* **TASK PROMPT**: Format the lines from the one containing "At about what" through the one containing "Answer: in front", inclusive, as a JSON list of strings, one string per line, omitting blank lines.

* **RECORDS TO USE**:
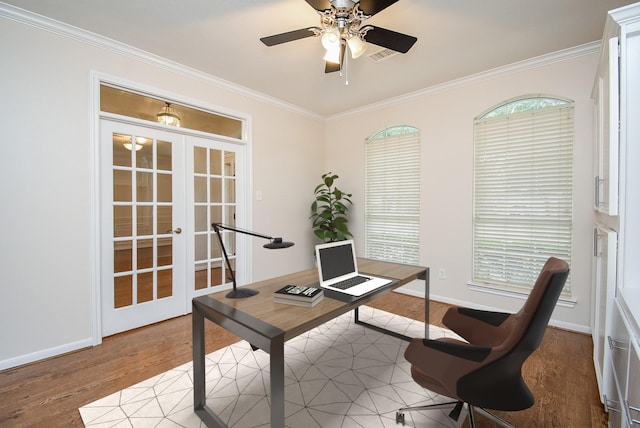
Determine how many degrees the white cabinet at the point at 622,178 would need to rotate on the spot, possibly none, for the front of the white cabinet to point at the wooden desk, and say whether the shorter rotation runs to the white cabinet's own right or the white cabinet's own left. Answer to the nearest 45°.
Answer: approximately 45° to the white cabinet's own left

...

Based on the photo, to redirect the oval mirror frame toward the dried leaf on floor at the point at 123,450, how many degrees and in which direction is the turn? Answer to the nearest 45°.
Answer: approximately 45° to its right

...

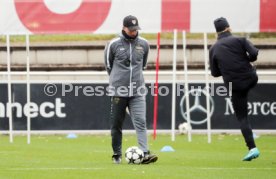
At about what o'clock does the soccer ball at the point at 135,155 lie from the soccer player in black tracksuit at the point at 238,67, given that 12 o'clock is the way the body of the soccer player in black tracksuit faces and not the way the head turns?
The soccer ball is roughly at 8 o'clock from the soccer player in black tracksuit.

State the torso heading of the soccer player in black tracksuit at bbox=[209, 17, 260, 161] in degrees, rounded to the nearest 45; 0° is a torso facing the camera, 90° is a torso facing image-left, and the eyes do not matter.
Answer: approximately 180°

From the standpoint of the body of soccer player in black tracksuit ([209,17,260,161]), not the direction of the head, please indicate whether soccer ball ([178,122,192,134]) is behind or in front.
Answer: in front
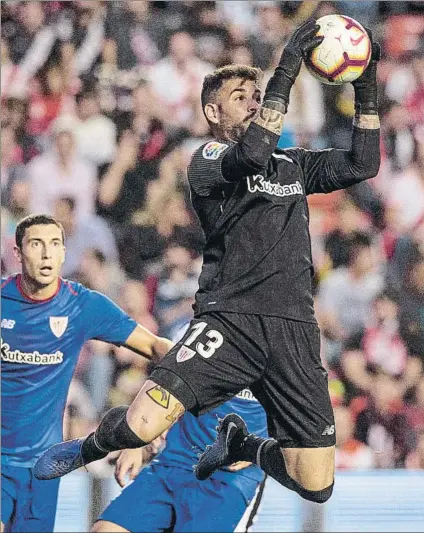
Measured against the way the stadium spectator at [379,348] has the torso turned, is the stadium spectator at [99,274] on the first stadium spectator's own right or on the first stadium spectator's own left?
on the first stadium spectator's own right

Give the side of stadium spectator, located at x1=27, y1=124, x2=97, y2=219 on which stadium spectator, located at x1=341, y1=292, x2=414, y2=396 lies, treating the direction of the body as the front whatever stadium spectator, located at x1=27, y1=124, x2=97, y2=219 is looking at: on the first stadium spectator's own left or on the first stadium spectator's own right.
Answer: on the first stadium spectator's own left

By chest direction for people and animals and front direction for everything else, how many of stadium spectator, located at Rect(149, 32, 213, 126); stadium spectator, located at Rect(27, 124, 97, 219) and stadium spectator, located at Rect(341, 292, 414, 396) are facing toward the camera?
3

* **YOUR RESPONSE**:
[
  "At about what o'clock does the soccer ball at the point at 135,155 lie from the soccer player in black tracksuit at the point at 238,67, given that 12 o'clock is the way the body of the soccer player in black tracksuit faces and not the way the head turns?",
  "The soccer ball is roughly at 8 o'clock from the soccer player in black tracksuit.",
  "State the torso heading of the soccer player in black tracksuit at bbox=[209, 17, 260, 161] in degrees, rounded to the nearest 45; 0° is a torso facing the camera, 90° is a torso facing image-left, and the eyes do not matter.",
  "Answer: approximately 180°",
  "From the standpoint of the body of soccer player in black tracksuit ([209,17,260,161]), not the direction of the head, please indicate whether soccer ball ([178,122,192,134]) is behind or in front.",
  "Answer: in front"
]